Lisa's Home Page:Information about Hon. Franklin Severens
Hon. Franklin Severens (b. October 01, 1811, d. March 03, 1897)
Notes for Hon. Franklin Severens:
An excerpt from "Fennville Area" by Kit Lane
He was a lawyer and first came to the area on business for the railroad when it was being built through Pearl in the 1870's. He bought up many acres of the surrounding countryside, selling just a small portion of it to A.M. Todd to form his vast Campania farm. A native of Vermont, Severens moved to Michigan in 1860 moving to Kalamazoo. After an unsuccessful bid for a congressional seat in 1867 (he was a Democrat) he received appointment by President Grover Cleveland to the U.S. Court for the Western District of Michigan in May of 1886. He was of English ancestral stock and it was said that an ancestor was the legal barister in charge of defending the ill-fated monarch Charles I of England. At his agricultural peak Severens had six farms in Clyde Township: Teeter Town (sometimes called the Highland Farm) between Pearl and Bravo; Section 8, on section 8 south of Fennville; Lakeview and Sunnyside, in the Crooked Lake-Little Tom Lake area; the South Swamp, south of 116th Avenue; and the Island Farm on 118th Avenue. Mint farming was introduced into Allegan County by Judge Henry F. Severens who, by 1896, was reported to have "the largest peppermint field in the world," nearly a mile long on the Severens Marsh, reclaimed swamp land south of Fennville in the Pearl-Bravo area. He had two stills located on his 1000 acre plus farm, and shipped more than 200 barrels of raw oil as early as 1892. Realizing the potential in the swampy land, Severens bought up large tracts on speculation. In August of 1895 A.M. Todd became one of his best customers, purchasing more than a thousand acres of land (840 acres in Ganges Township, and 320 acres in Clyde Township) near the Black river and began the laborious process of ditching and draining it in preparation for setting his first mint crop. After the Judge's death the land was under the direction of his son-in-lay, James Bird Balch, and leased, on strict terms, to a series of tenant farmers.
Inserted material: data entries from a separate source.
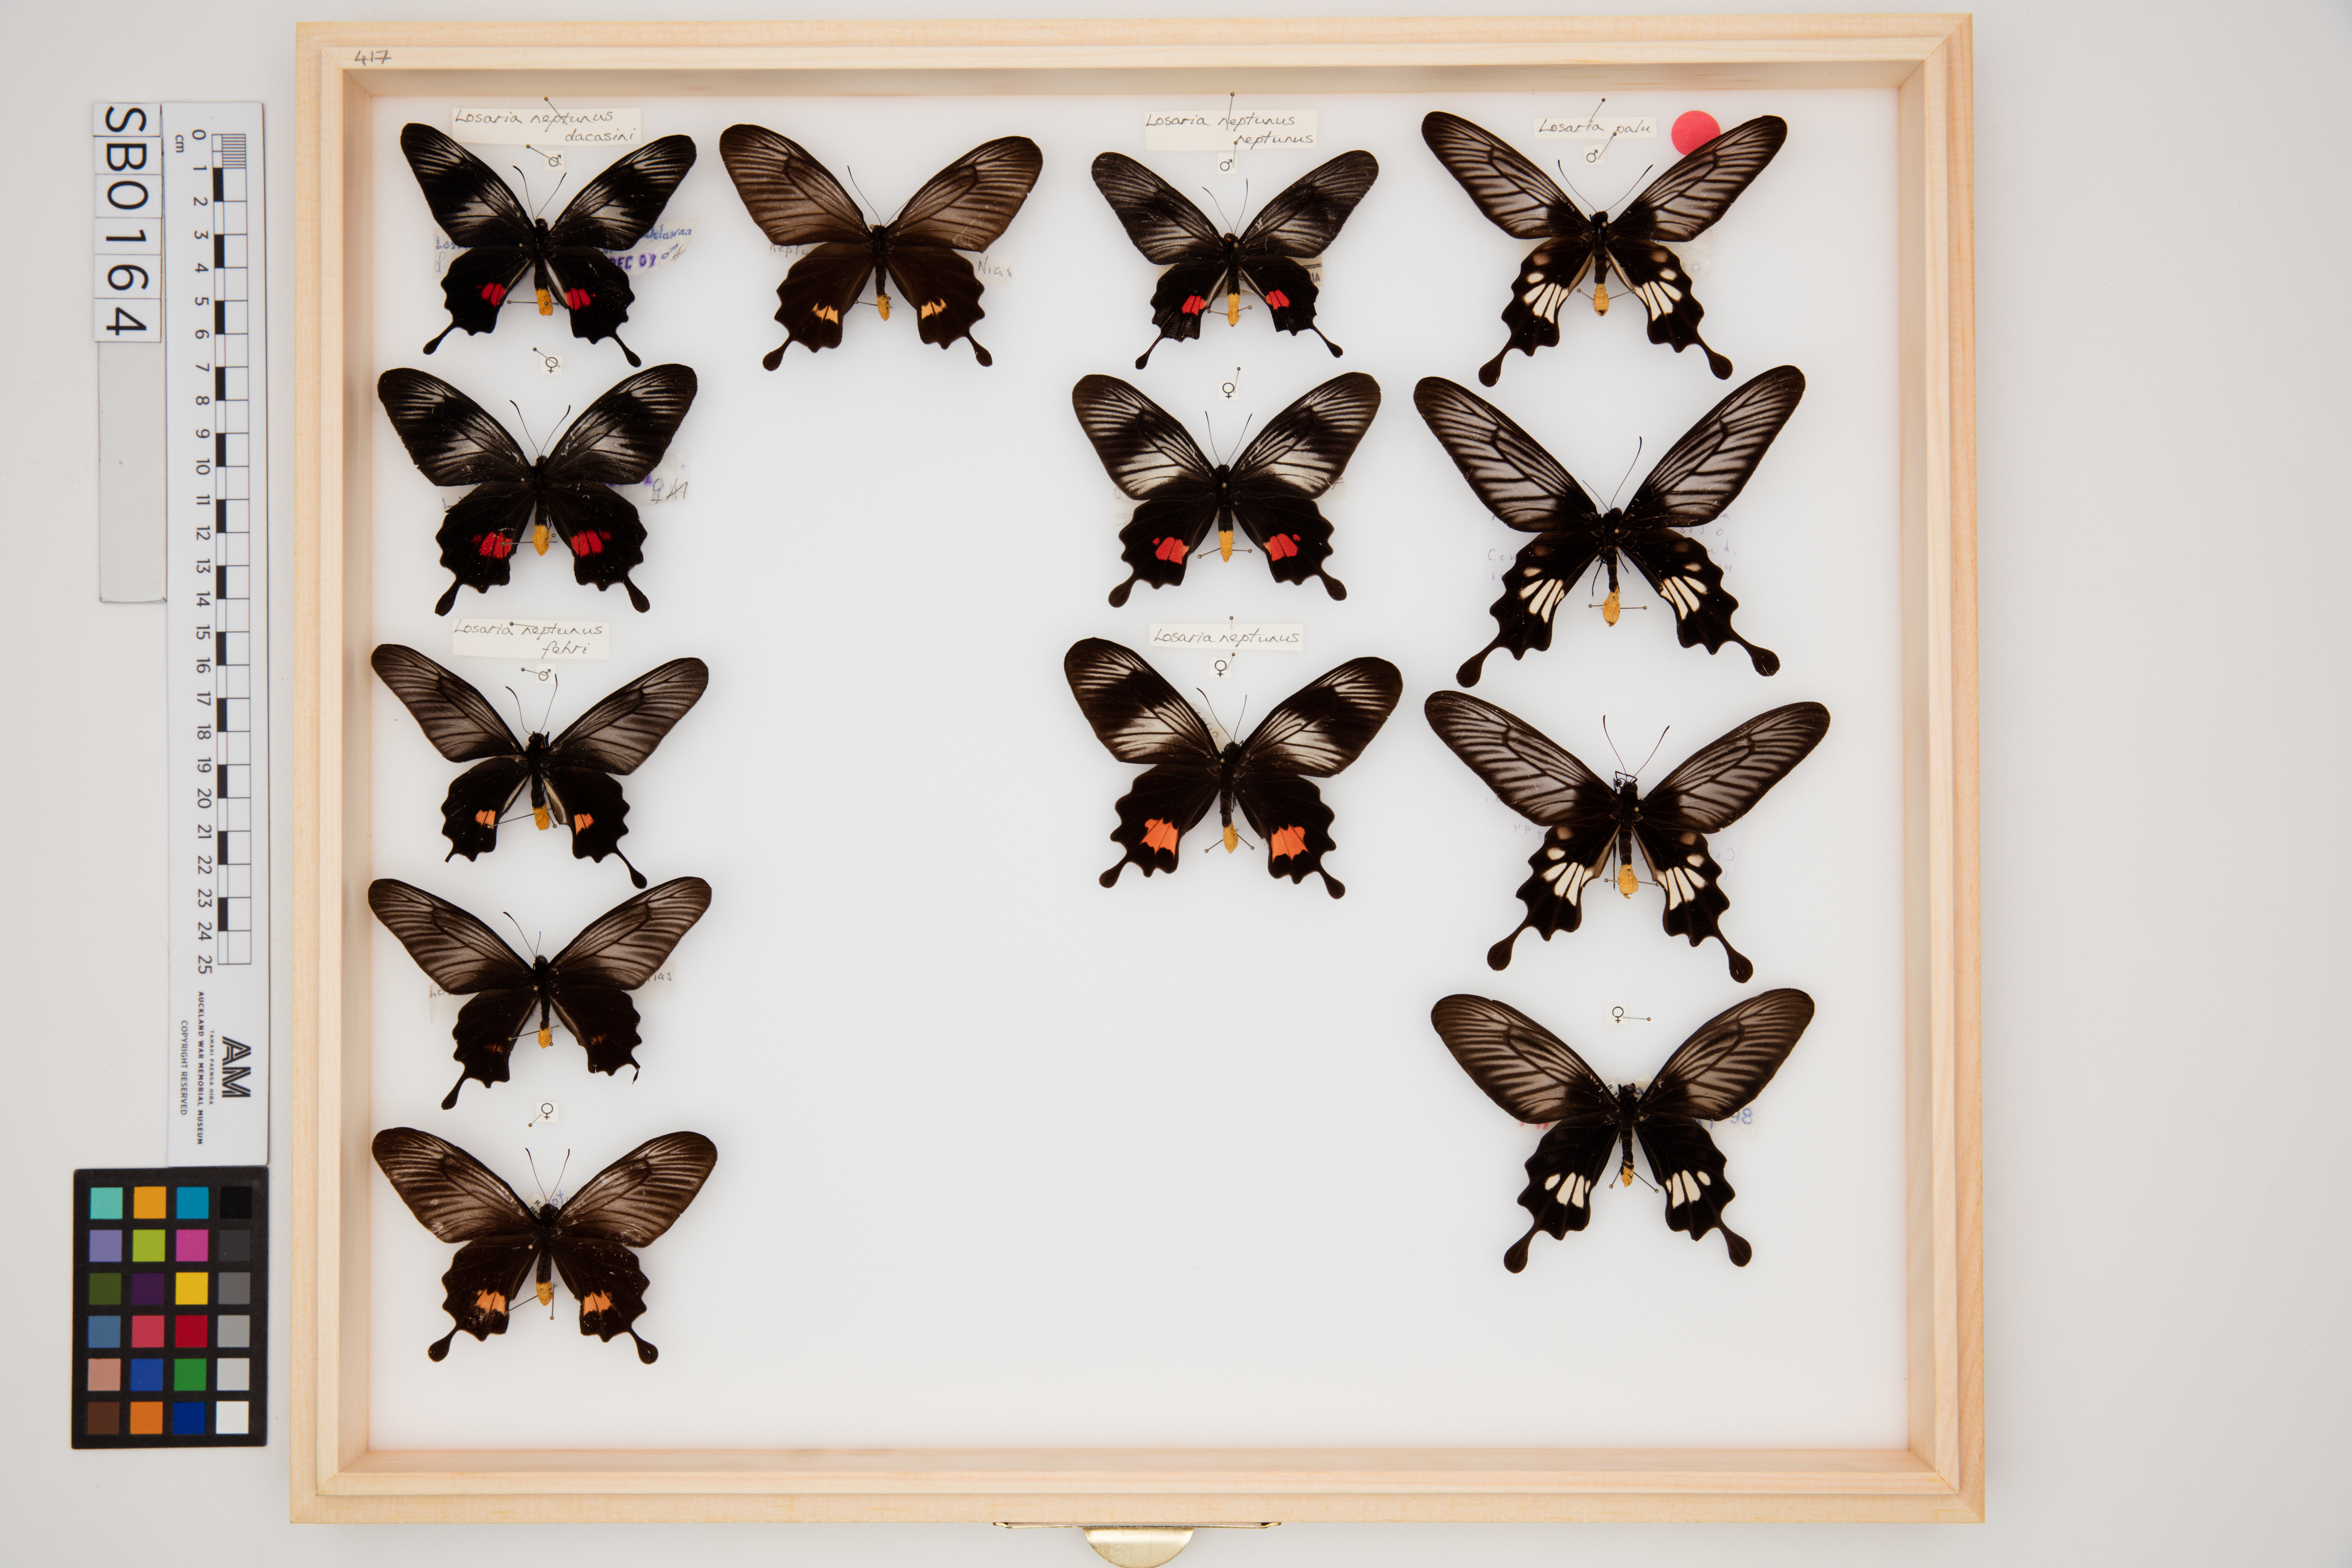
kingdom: Animalia
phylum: Arthropoda
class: Insecta
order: Lepidoptera
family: Papilionidae
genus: Losaria
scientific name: Losaria neptunus
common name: Yellow-bodied clubtail
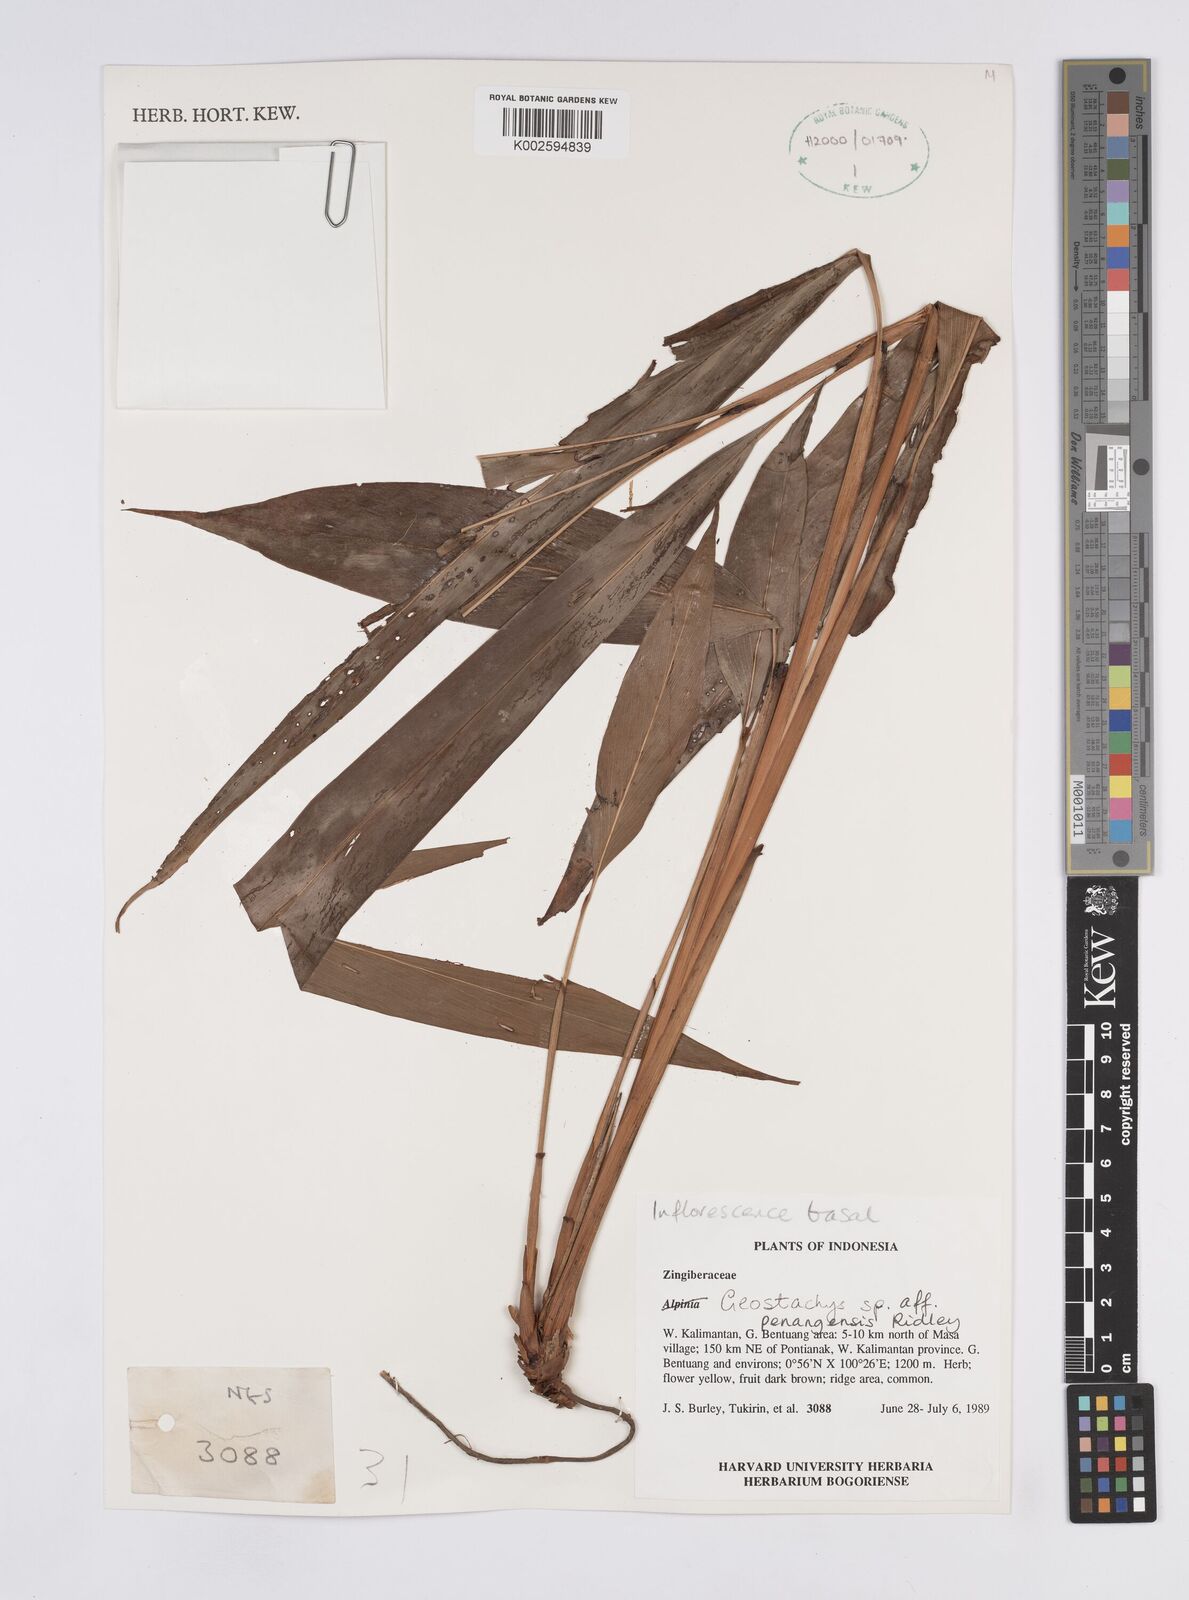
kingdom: Plantae
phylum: Tracheophyta
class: Liliopsida
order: Zingiberales
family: Zingiberaceae
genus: Geostachys
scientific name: Geostachys penangensis
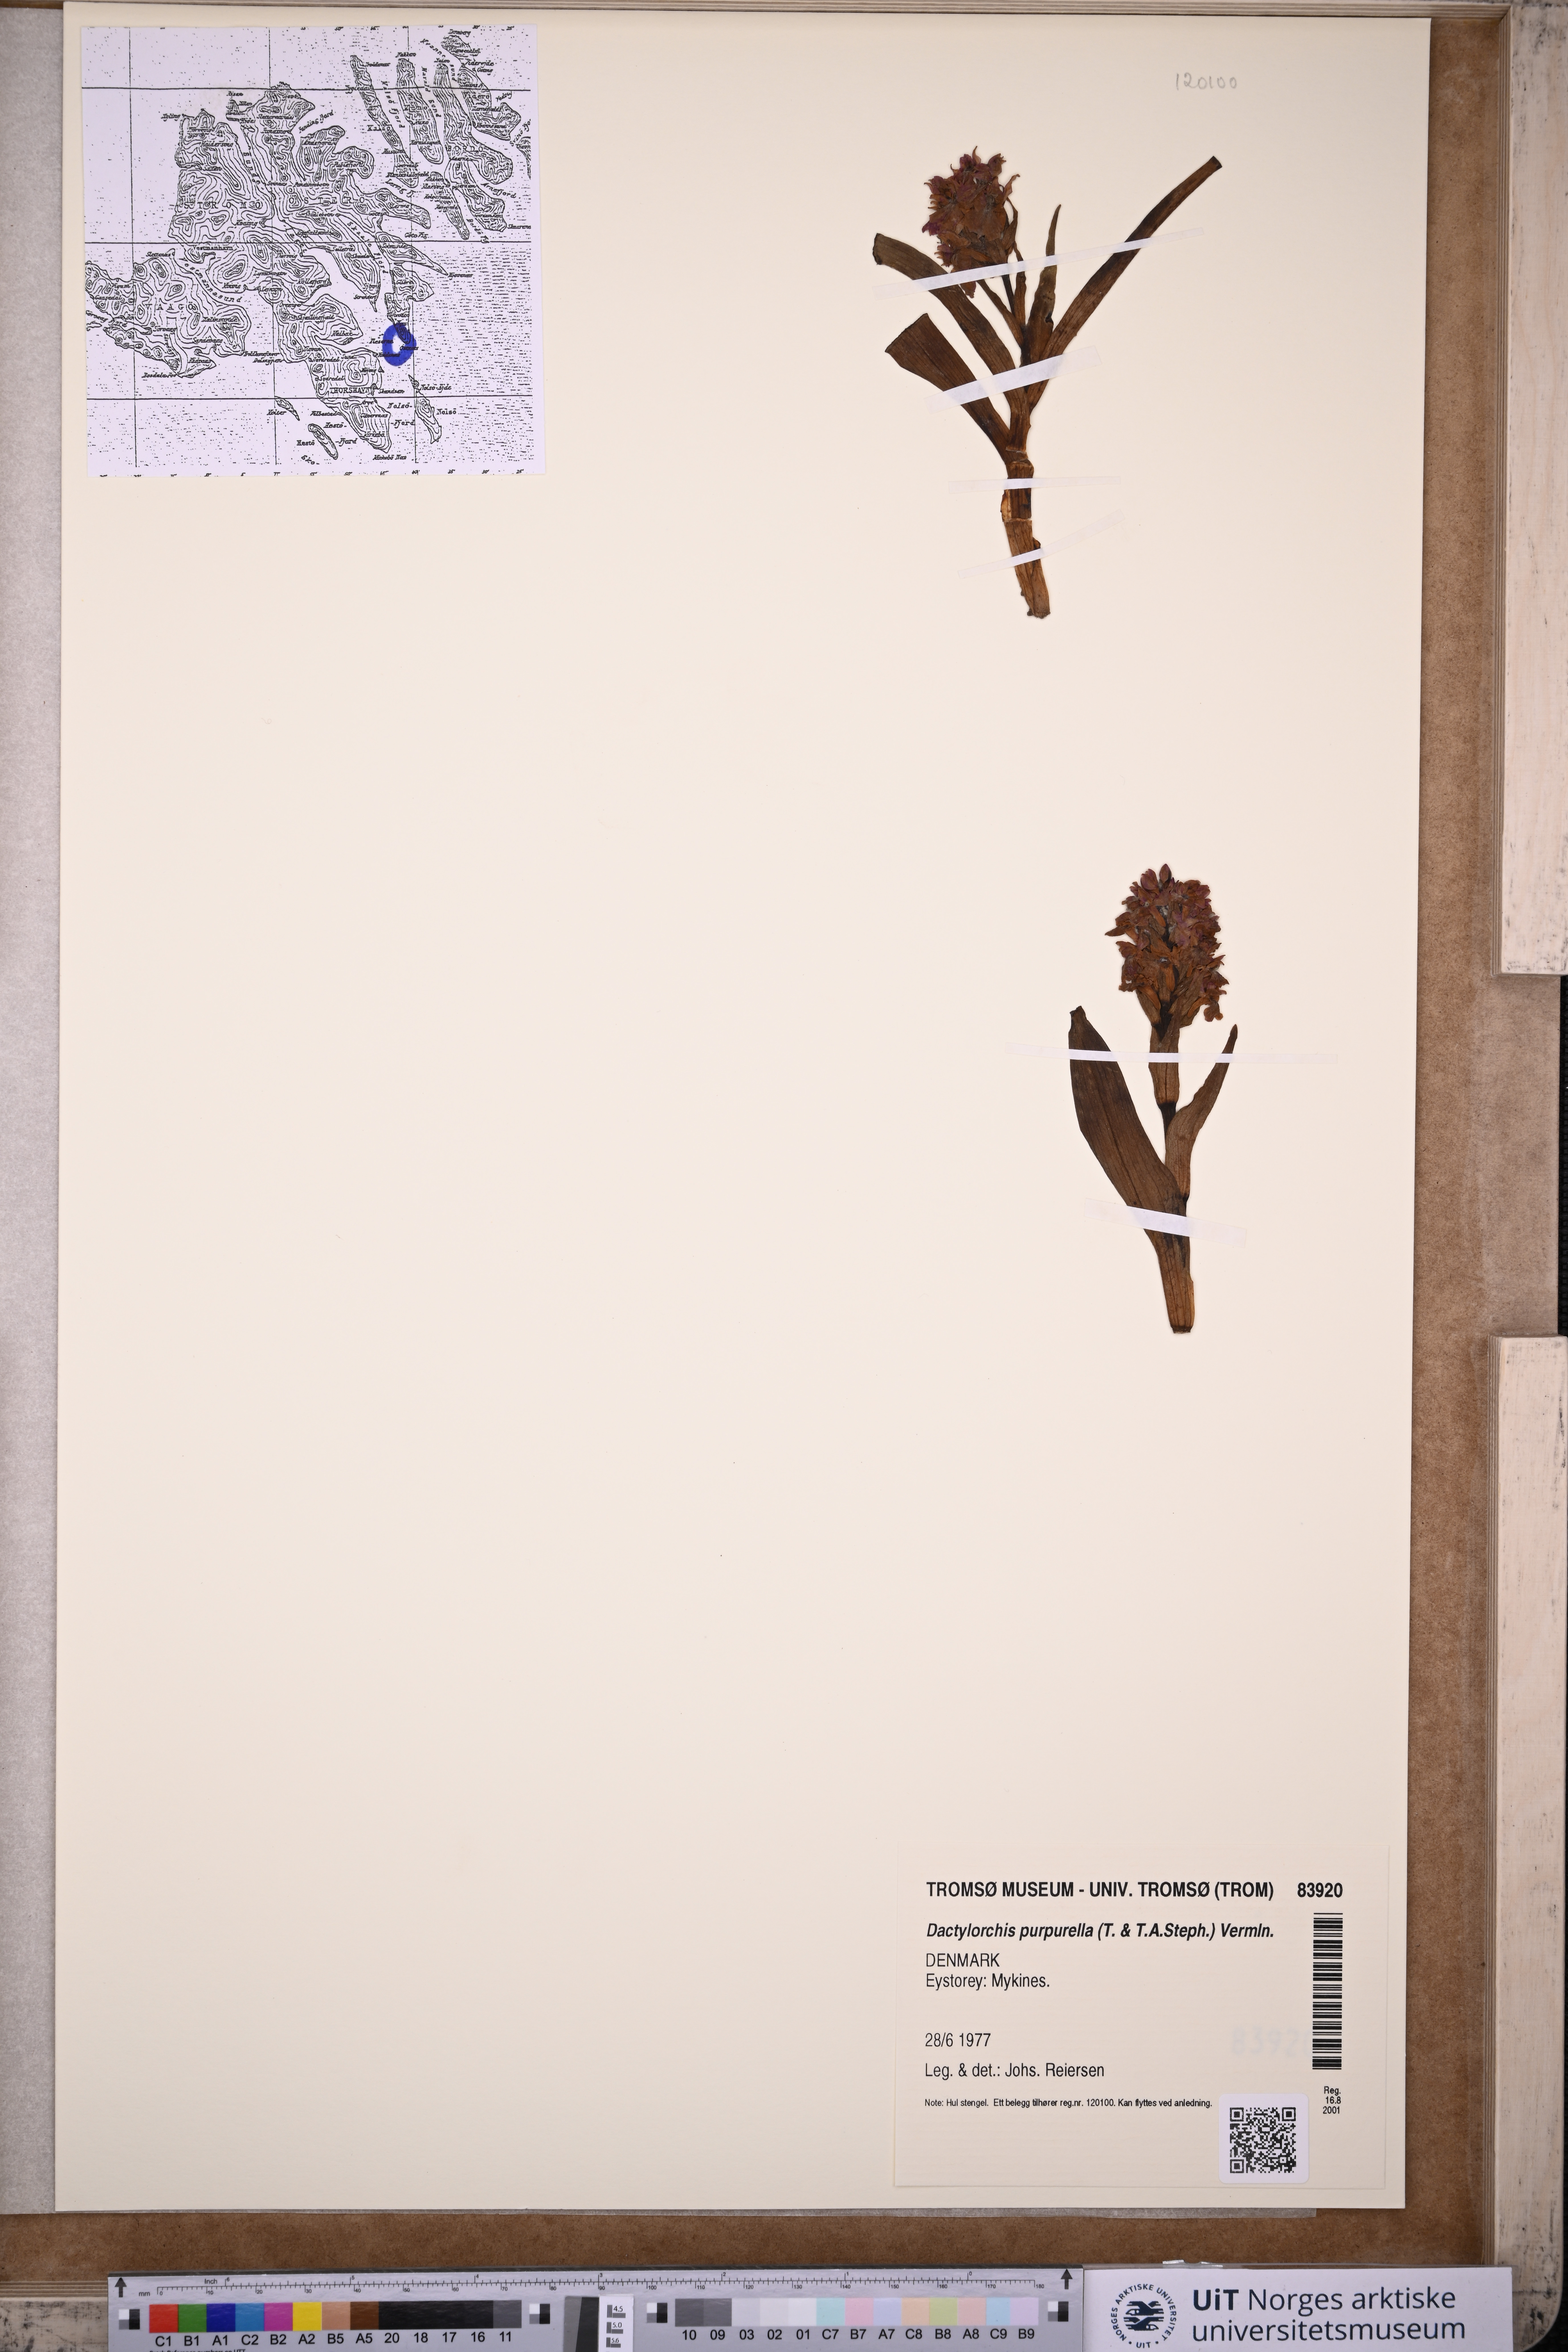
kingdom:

In 1951 nearly all of the lands that had been owned by Severens except the South Swamp farm, became part of the State Forest and Game Area.
More About Hon. Franklin Severens and Elizabeth Pulsipher:
Marriage: 1834
Children of Hon. Franklin Severens and Elizabeth Pulsipher are:
- +Jessie Severens, b. April 25, 1856, Vermont, d. September 25, 1890.